O acesso público a estes registos, por qualquer pessoa ou organização que demonstrasse um legítimo interesse na informação neles contida, foi crucial no combate ao uso perverso do sistema financeiro, fosse na lavagem de dinheiro ou no financiamento do terrorismo. Doravante isso não será possível já que «constitui uma séria interferência nos direitos fundamentais, principalmente aqueles ao abrigo dos Artigos 7º e 8º da Carta dos Direitos Fundamentais da União Europeia, respectivamente, o direito à privacidade e à vida familiar, e à protecção de dados».

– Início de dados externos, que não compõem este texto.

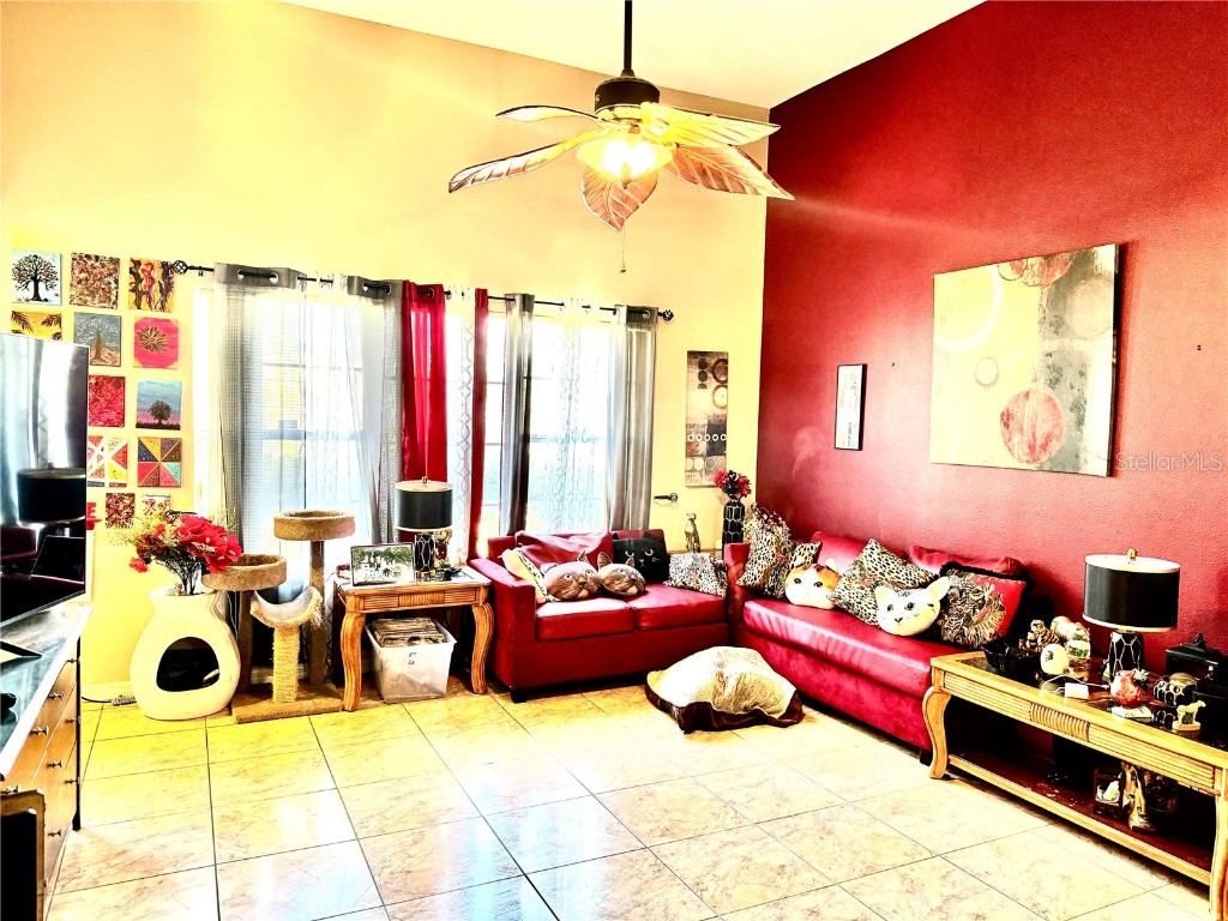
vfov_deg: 56.8
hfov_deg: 71.6
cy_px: 460
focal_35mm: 24
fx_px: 851
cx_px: 614
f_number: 1.78
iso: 250
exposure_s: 1/60
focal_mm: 6.76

Este registo, de facto, permitia saber o nome, a nacionalidade, a data de nascimento, o país de residência oficial, a natureza e dimensão da propriedade do beneficiário. E os casos levados ao TJUE demostraram o potencial de abuso dos dados pessoais. Porém, o objectivo do acesso público a estes registos era a transparência financeira, não o striptease financeiro. A facilitação da investigação dos crimes financeiros. As offshores, os Vistos Gold, as empresas de fachada e toda a parafernália de mão dos suspeitos do costume, oligarcas e cleptocratas, um fio difícil mas não impossível de seguir até à origem criminosa, estavam, pelo menos em parte, nestes registos. O trabalho minucioso era desemaranhar o fio sem o quebrar, ligando todos os pontos de passagem do fluxo de dinheiro.

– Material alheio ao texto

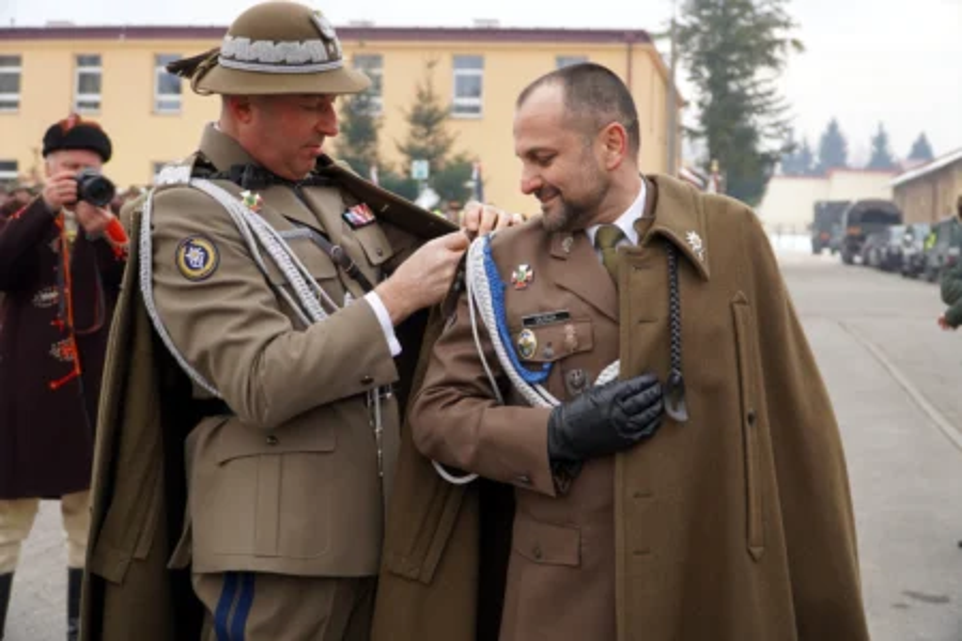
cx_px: 481
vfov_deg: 25.1
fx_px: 1443
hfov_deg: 36.9
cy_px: 320
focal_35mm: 54
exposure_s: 1/160
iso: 125
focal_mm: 36
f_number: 4
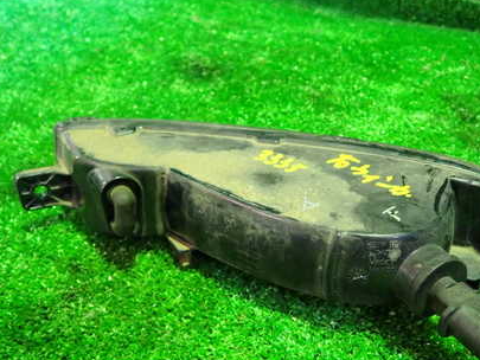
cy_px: 223
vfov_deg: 38.5
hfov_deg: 49.7
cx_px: 299
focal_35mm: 37
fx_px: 513
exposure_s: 1/30
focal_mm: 4.5
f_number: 2
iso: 800
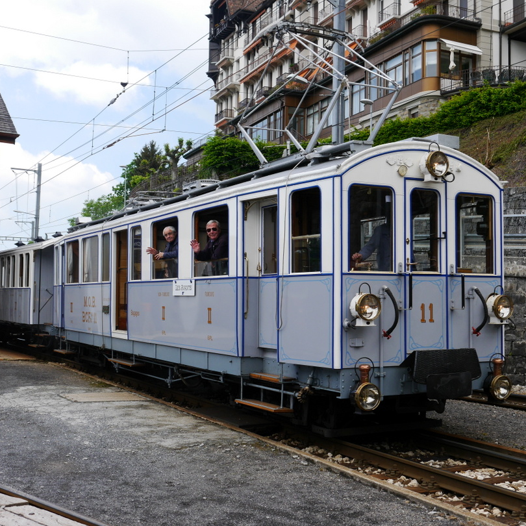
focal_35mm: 48
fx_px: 825
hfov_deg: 35.3
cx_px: 285
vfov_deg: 35.4
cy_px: 263
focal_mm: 20
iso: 160
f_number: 7.1
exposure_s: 1/250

Portugal, porta de entrada na Europa para pseudo-sefarditas com fundos de milhões, para pseudo-investidores em lavagens de dinheiro e para fundos imobiliários sem limites nas aquisições. Portugal, país que ano após ano se degrada enquanto empurra o futuro para fora das suas fronteiras. Este não pode ser o país que queremos. Não é o país que merecemos. Nem é com este país que nos fazemos ouvir em Bruxelas. Os brandos costumes são silenciosos venenos.

PS: Maria Pevchikh, jornalista, activista, chefe de unidade da Fundação Anti-Corrupção, de Aleixei Navalny, exemplifica, informal e claramente, o funcionamento do registo UBO – no caso, também com propriedades de luxo em Portugal em nome do enteado da vice-primeira ministra russa, Tatyana Golikova, conforme foi anteriormente noticiado nos media portugueses.

PS 2: Recomendo a leitura do excelente A Vingança da Geografia, de Robert D. Kaplan, publicado pelo Clube do Autor, geopolítica de facto.